PROBLEM STATEMENT: Copy, from the data below, each line that has the word "wash".

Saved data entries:
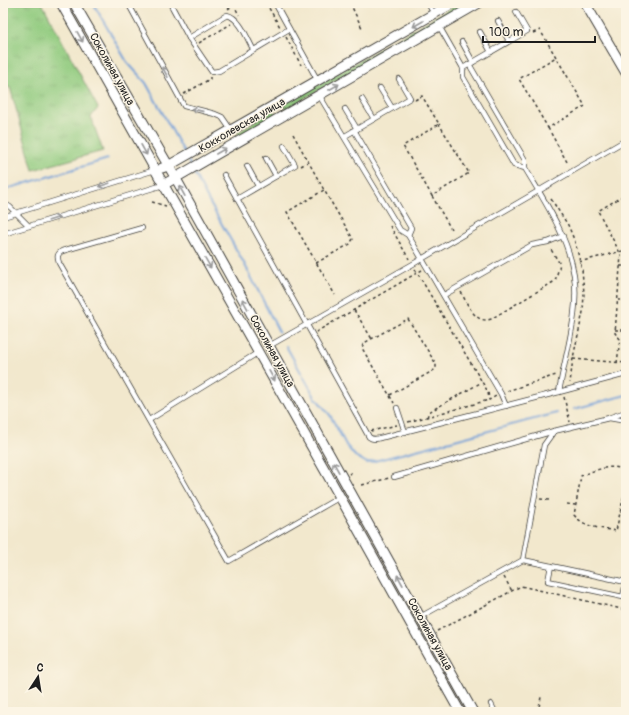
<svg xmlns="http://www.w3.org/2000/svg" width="629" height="715" font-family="Pangolin,sans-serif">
	<defs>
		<pattern id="grass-tufts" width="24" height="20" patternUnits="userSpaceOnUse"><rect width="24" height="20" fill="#91cb7f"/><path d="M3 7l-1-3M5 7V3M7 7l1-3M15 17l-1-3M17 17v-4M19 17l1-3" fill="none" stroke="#7cae6d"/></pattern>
	</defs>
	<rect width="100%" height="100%" fill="#fcf5e5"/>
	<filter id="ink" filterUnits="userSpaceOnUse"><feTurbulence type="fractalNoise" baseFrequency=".025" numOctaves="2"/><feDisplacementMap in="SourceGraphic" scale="8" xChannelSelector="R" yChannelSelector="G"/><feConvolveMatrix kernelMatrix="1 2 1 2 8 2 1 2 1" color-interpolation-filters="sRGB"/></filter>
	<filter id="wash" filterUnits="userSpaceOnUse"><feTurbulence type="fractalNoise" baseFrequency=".012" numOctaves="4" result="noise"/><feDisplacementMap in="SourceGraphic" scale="16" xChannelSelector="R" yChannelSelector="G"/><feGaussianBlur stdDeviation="0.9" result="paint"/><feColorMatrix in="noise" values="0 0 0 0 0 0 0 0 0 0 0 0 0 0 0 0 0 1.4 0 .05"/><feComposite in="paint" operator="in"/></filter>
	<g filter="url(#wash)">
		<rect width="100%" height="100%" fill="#f2e8cd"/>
		<g fill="url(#grass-tufts)" stroke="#56744e">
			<path d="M3,3H42L98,108L91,117L103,151L33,170L10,87L3,89Z"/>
			<path d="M460,3H470L286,109L284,104Z"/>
			<path d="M273,110L276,115L238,136L237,134L254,122Z"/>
		</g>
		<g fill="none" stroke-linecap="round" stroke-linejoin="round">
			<g stroke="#6e9ed8" stroke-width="2">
				<path d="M93,3L127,62L146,83L185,154"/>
				<path d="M187,158L191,167"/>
				<path d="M193,171L207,198L245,265L279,332"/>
				<path d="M3,190L108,159"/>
				<path d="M286,346L315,397L330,415L346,445L355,456L367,463L557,413"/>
				<path d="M574,409L626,395"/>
			</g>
		</g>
	</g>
	<g filter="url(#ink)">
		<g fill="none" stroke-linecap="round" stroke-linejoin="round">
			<defs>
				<g id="lane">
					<path d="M128,3L184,106L215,114L222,117L231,130"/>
					<path d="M170,3L189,38L212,72L219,71L289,29"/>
					<path d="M275,3L318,81"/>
					<path d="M428,3L434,14"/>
					<path d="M498,21L509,41"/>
					<path d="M439,26L463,68V77L514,165L525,168"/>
					<path d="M480,32L491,52"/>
					<path d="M189,38L227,15C240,18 247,38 253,49"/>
					<path d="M462,42L473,62"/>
					<path d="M469,64L525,160V168C545,202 568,236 574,275C580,312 565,355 559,392L626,374"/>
					<path d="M463,68L527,31L516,12"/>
					<path d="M380,88L392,108"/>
					<path d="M319,95L400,230L408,235L501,394L506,406"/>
					<path d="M362,99L374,119"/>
					<path d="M345,109L357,129"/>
					<path d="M354,130L411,228L408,235"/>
					<path d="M345,136L410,98L399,79"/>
					<path d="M266,158L276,176"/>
					<path d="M247,166L258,186"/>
					<path d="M224,175L369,437C374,441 378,438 384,437L559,392"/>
					<path d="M237,199L295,165L284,146"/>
					<path d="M3,203L10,207L29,226"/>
					<path d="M3,217L155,170"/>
					<path d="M142,228L62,251C57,254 57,257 59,263L229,561L340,497"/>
					<path d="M3,234L163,185"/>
					<path d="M444,295L532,245L548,242L563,236"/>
					<path d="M269,346L413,264L626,140"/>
					<path d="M397,408L405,432"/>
					<path d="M611,417L626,412"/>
					<path d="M149,420L259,352"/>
					<path d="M394,477L554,431L609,418L626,421"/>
					<path d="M523,560L544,445L554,431"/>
					<path d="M551,566L548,581L623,597L626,582"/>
					<path d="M420,617L523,560L626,582"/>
					<path d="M491,704L495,712"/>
				</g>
				<g id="street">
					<path d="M61,3L340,497L460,712"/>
					<path d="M74,3L175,177L473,712"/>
					<path d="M585,3L626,73"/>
					<path d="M162,168L168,166L453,3"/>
					<path d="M163,185L479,3"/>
				</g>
			</defs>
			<use href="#lane" stroke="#3c3b37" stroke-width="6"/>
			<use href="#street" stroke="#3c3b37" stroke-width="11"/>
			<g stroke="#3c3b37" stroke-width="1.5" stroke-dasharray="3 3" stroke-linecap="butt">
				<path d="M266,3L280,27"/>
				<path d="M350,3L363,30"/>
				<path d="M228,9L234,5L239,15"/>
				<path d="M533,33L540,30L585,106L548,128L519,79L556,57"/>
				<path d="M286,37L301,65"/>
				<path d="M199,43L231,24"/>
				<path d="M184,94L210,79V77"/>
				<path d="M415,100L422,96L439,124L403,146L432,196L469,173L439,124"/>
				<path d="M548,128L567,162"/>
				<path d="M293,134L324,190"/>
				<path d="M301,166L308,162"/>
				<path d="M432,196L451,229"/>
				<path d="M551,199L568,225L575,242L582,269L584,293L583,312L573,358L570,383"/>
				<path d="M152,202L166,206"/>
				<path d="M390,226L409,259"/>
				<path d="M579,262L626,250"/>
				<path d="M316,263L350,244L353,239L324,190L287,212L335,295"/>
				<path d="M620,266H626"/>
				<path d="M415,269L488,392L489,400L496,396"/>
				<path d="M461,292C467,303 475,325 491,319L555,281L560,264L550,248"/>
				<path d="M618,300H626"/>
				<path d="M354,310L372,339"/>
				<path d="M615,330H626"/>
				<path d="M316,332L422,270"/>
				<path d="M573,359L626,363"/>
				<path d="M617,363L620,339L615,333L621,255L598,211L626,194"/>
				<path d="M507,391L556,375"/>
				<path d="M390,395L436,369V364L408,319L364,343L362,347V348L394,403"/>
				<path d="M564,397L570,422"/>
				<path d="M427,417L429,412L482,382"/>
				<path d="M408,422L489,400"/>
				<path d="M371,431L397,425"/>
				<path d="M349,474L354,471"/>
				<path d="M626,476C623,459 591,471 581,476L574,515C585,528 601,528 616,531L626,486"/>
				<path d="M362,485L389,478"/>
				<path d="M540,499L549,500"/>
				<path d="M567,504L575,505"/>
				<path d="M504,577L512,591"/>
				<path d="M437,631L521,586L626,610"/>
				<path d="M538,712L541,697"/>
			</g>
			<use href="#lane" stroke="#fff" stroke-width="4.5"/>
			<use href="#street" stroke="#fff" stroke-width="9"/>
		</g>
		<defs><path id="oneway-shaft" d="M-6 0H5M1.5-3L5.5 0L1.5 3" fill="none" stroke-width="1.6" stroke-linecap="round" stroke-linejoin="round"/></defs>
		<g stroke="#999">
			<use href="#oneway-shaft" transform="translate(418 24) rotate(150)"/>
			<use href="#oneway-shaft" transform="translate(80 37) rotate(61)"/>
			<use href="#oneway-shaft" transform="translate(165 72) rotate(-119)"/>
			<use href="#oneway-shaft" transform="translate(334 87) rotate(-30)"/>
			<use href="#oneway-shaft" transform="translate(197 110) rotate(-167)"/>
			<use href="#oneway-shaft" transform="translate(144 150) rotate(61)"/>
			<use href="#oneway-shaft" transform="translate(221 151) rotate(-30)"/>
			<use href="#oneway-shaft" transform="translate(104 185) rotate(163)"/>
			<use href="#oneway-shaft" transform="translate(182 191) rotate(-119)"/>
			<use href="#oneway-shaft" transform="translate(54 219) rotate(-17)"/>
			<use href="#oneway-shaft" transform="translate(208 263) rotate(60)"/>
			<use href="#oneway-shaft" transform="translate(245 304) rotate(-119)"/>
			<use href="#oneway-shaft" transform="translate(272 376) rotate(61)"/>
			<use href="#oneway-shaft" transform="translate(336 467) rotate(-119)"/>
			<use href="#oneway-shaft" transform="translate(400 580) rotate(-119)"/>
		</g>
	</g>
	<g text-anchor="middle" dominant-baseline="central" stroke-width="3" stroke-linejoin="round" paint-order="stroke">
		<g font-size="11" fill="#1c1c1c" stroke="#fcf5e5">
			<text transform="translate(112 69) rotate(61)">Соколиная улица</text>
			<text transform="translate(242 125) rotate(-30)">Кокколевская улица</text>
			<text transform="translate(272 351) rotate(61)">Соколиная улица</text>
			<text transform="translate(430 634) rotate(61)">Соколиная улица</text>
		</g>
	</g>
	<rect width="629" height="715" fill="none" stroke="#fcf5e5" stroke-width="16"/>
	<g transform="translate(38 677) rotate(12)" stroke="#fcf5e5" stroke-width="3" paint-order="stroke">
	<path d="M0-3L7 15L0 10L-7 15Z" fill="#1c1c1c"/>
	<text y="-6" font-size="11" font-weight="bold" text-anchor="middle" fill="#1c1c1c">С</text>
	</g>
	<path d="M483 36v6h112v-6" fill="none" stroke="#1c1c1c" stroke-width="2"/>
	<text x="489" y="36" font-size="12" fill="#1c1c1c" stroke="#fcf5e5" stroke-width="3" paint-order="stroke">100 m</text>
</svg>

PROBLEM SOLUTION:
	<filter id="wash" filterUnits="userSpaceOnUse"><feTurbulence type="fractalNoise" baseFrequency=".012" numOctaves="4" result="noise"/><feDisplacementMap in="SourceGraphic" scale="16" xChannelSelector="R" yChannelSelector="G"/><feGaussianBlur stdDeviation="0.9" result="paint"/><feColorMatrix in="noise" values="0 0 0 0 0 0 0 0 0 0 0 0 0 0 0 0 0 1.4 0 .05"/><feComposite in="paint" operator="in"/></filter>
	<g filter="url(#wash)">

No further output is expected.